All you have to do is setup a org.apache.xml.resolver.tools.CatalogResolver on your parser's entityResolver hook. The code listing in Example 3 demonstrates how straightforward this is:
Example 3. Adding a CatalogResolver to Your Parser
import org.apache.xml.resolver.tools.CatalogResolver; ... CatalogResolver cr = new CatalogResolver(); ... yourParser.setEntityResolver(cr)
The system catalogs are loaded from the CatalogManager.properties file on your CLASSPATH. (For all the gory details about these classes, consult the API documentation.) You can explicitly parse your own catalogs (perhaps taken from command line arguments or a Preferences dialog) instead of or in addition to the system catalogs.

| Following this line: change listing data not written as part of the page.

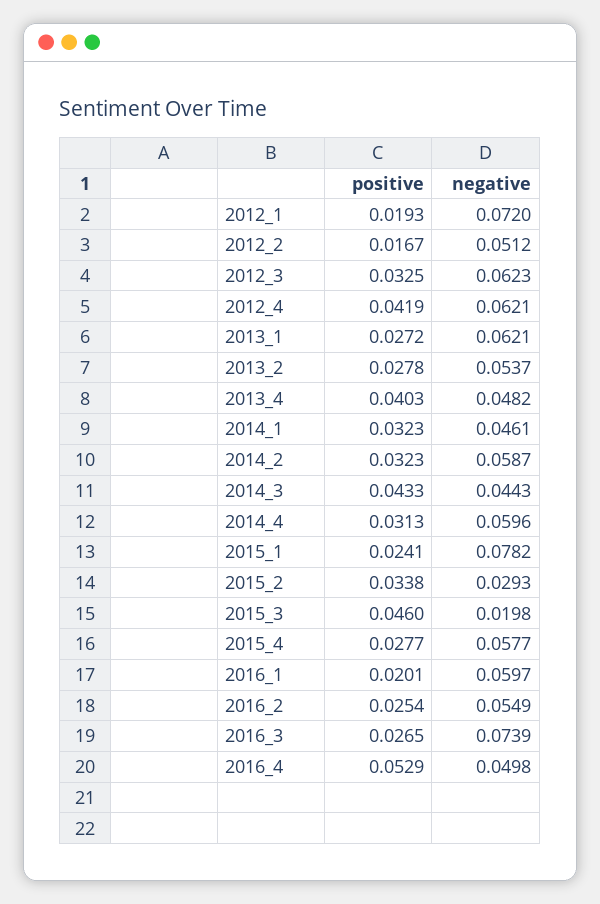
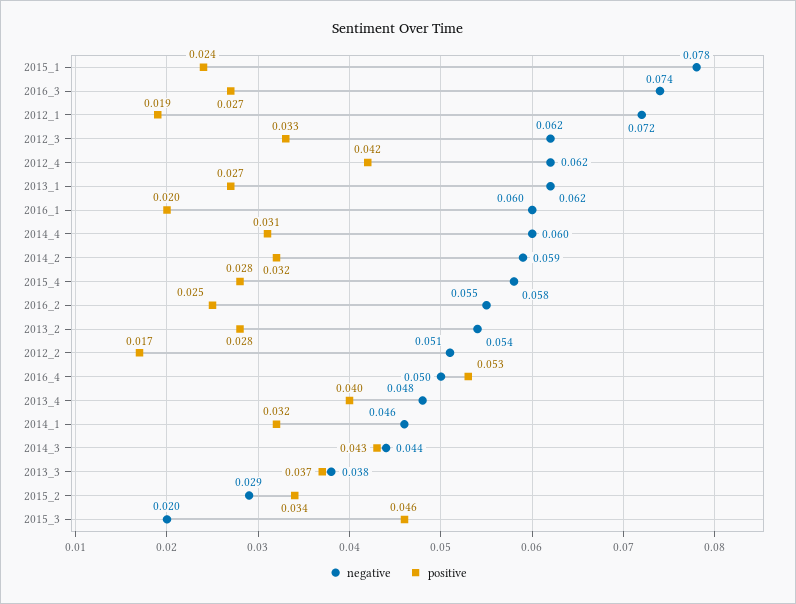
  {
    "positive": {
      "2012_1": 0.0193,
      "2012_2": 0.0167,
      "2012_3": 0.0325,
      "2012_4": 0.0419,
      "2013_1": 0.0272,
      "2013_2": 0.0278,
      "2013_4": 0.0403,
      "2014_1": 0.0323,
      "2014_2": 0.0323,
      "2014_3": 0.0433,
      "2014_4": 0.0313,
      "2015_1": 0.0241,
      "2015_2": 0.0338,
      "2015_3": 0.046,
      "2015_4": 0.0277,
      "2016_1": 0.0201,
      "2016_2": 0.0254,
      "2016_3": 0.0265,
-     "2016_4": 0.0529
+     "2016_4": 0.0529,
+     "2013_3": 0.037
    },
    "negative": {
      "2012_1": 0.072,
      "2012_2": 0.0512,
      "2012_3": 0.0623,
      "2012_4": 0.0621,
      "2013_1": 0.0621,
      "2013_2": 0.0537,
      "2013_4": 0.0482,
      "2014_1": 0.0461,
      "2014_2": 0.0587,
      "2014_3": 0.0443,
      "2014_4": 0.0596,
      "2015_1": 0.0782,
      "2015_2": 0.0293,
      "2015_3": 0.0198,
      "2015_4": 0.0577,
      "2016_1": 0.0597,
      "2016_2": 0.0549,
      "2016_3": 0.0739,
-     "2016_4": 0.0498
+     "2016_4": 0.0498,
+     "2013_3": 0.038
    }
  }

Example 4. An Example XML Catalog File
<catalog xmlns="urn:oasis:names:tc:entity:xmlns:xml:catalog"> <public publicId="-//Example//DTD Example V1.0//EN" uri="example.dtd"/> </catalog>
A demonstration of public identifier resolution can be achieved like this:
Example 5. Resolving Identifiers
$ java org.apache.xml.resolver.apps.resolver -d 2 -c example/catalog.xml \ -p "-//Example//DTD Example V1.0//EN" public Loading catalog: ./catalog Loading catalog: /share/doctypes/catalog Resolve PUBLIC (publicid, systemid): public id: -//Example//DTD Example V1.0//EN Loading catalog: file:/share/doctypes/entities.cat Loading catalog: /share/doctypes/xcatalog Loading catalog: example/catalog.xml Result: file:/share/documents/articles/sun/2001/01-resolver/example/example.dtd
In order to use the program, you must have the resolver.jar file on your CLASSPATH and you must be using JAXP. In the examples that follow, I've already got these files on my CLASSPATH.

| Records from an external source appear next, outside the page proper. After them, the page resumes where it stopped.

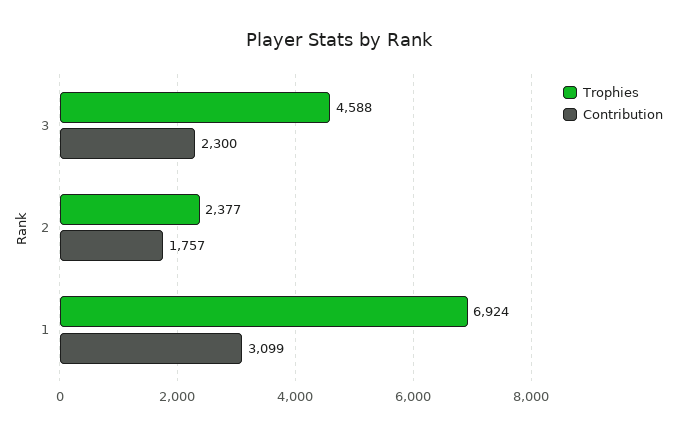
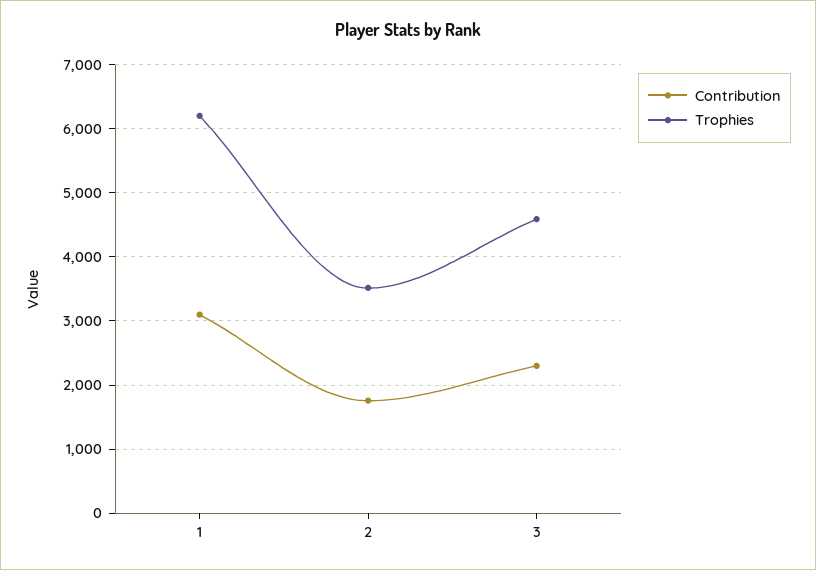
  {
    "Trophies": {
      "3": 4588,
-     "2": 2377,
+     "2": 3500,
-     "1": 6924
+     "1": 6200
    },
    "Contribution": {
      "3": 2300,
      "2": 1757,
      "1": 3099
    }
  }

The file we'll be parsing is shown in Example 6.
Example 6. An xparse Example File
<!DOCTYPE example PUBLIC "-//Example//DTD Example V1.0//EN" "file:///dev/this/does/not/exist/example.dtd"> <example> <p>This is just a trivial example.</p> </example>
Example 7. Parsing Without a Catalog
$ java org.apache.xml.resolver.apps.xparse -d 2 example.xml Attempting validating, namespace-aware parse Fatal error:example.xml:2:External entity not found: "file:///dev/this/does/not/exist/example.dtd". Parse failed with 1 error and no warnings.
Using a command-line option to specify the catalog, I can now successfully parse the document:
Example 8. Parsing With a Catalog
$ java org.apache.xml.resolver.apps.xparse -d 2 -c catalog.xml example.xml Loading catalog: catalog.xml Attempting validating, namespace-aware parse Resolved public: -//Example//DTD Example V1.0//EN file:/share/documents/articles/sun/2001/01-resolver/example/example.dtd Parse succeeded (0.32) with no errors and no warnings.

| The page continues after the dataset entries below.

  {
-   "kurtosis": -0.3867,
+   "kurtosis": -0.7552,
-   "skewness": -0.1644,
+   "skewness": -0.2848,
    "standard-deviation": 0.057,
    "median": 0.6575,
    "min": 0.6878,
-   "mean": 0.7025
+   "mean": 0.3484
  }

[1] It is technically possible to use a proxy to transparently cache remote resources, thus making the cached resources available even when the real hosts are unreachable. In practice, this requires more technical skill (and system administration access) than many users have available. And I don't know of any such proxies that can be configured to provide preferential caching to the specific resources that are needed. Without such preferential treatment, its difficult to be sure that the resources you need are actually in the cache.
[2] URIs that rely on the domain name system to identify objects (in other words, all URLs) are addresses, not names, even though the domain name provides a level of indirection and the illusion of a stable name.